Mitchell, bum ankle and all, averaged 32.3 points in the playoffs, including eight games of 30 or more points. In the second-round series alone, Mitchell had games of 45 points, 39, 37 (twice) and 30.

He couldn't get into the paint as easily, he couldn't even fully land or take off on his right foot — and he had to hide a grimace nearly the entire series. Yet, he still found a way to put up big numbers. Heck, he was a game-time decision in Game 6, and by the end of the first quarter he had already scored 16 points.

What would have happened if he was fully healthy? How far could he have carried the Jazz?

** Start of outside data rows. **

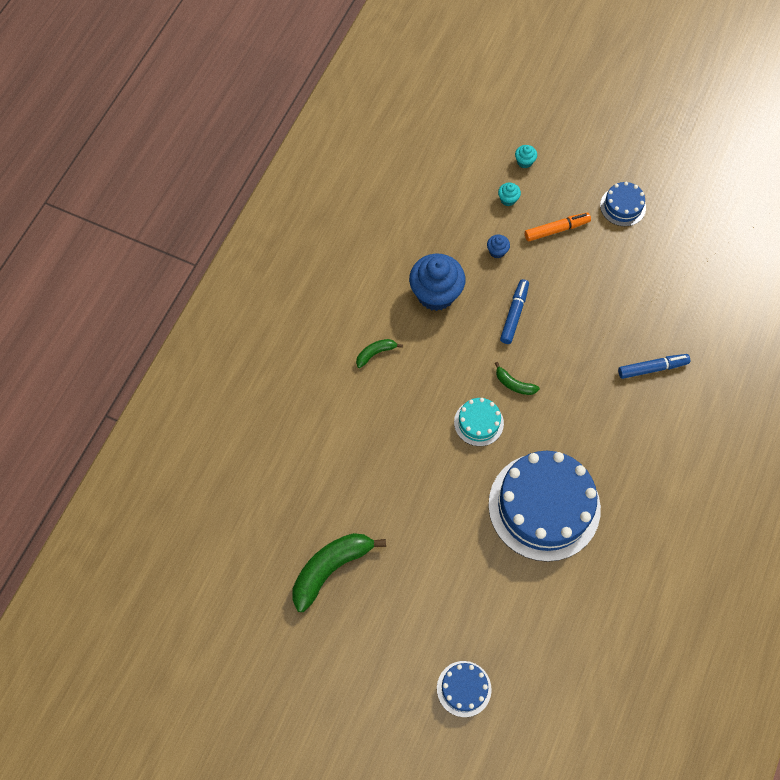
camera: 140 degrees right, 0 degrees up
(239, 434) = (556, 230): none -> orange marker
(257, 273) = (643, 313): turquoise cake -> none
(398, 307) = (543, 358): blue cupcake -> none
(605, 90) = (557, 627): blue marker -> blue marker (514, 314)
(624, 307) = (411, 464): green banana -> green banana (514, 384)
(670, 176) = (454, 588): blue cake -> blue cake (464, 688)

Those are the questions that are going to haunt him more than anything in the offseason. With how Utah played in the regular season and how wide open the field was, the Jazz felt they had the pieces to not just contend but win a championship. Mitchell tried not to let an injury — and one that significantly hampered him — derail those dreams.

"He's a warrior," Jazz coach Quin Snyder said. "And it's a unique player that has the competitiveness and the desire to play through that type of pain. And, obviously, you saw when he started the game. I think as the game progresses, it just becomes harder and harder on him because of his ankle."

Mitchell won't have to play on it again anytime soon, and his right ankle will get a much-needed break to recover and heal for next season. But that thought is way harder for Mitchell to endure than grinding it out in the playoffs on 1.5 legs.

One pain will subside; another one won't.

"It hasn't fully sunk in for me yet. I'm still in shock," Mitchell said. "This summer is going to look a little different because obviously I'm hurt. So I'm definitely trying to rehab first so I'm ready for next season. I don't know. I don't know what I'll be doing next week. I'll probably be sitting here mad as hell watching the games and doing whatever."

And wishing he was still laboring up the court, doing everything he could to win.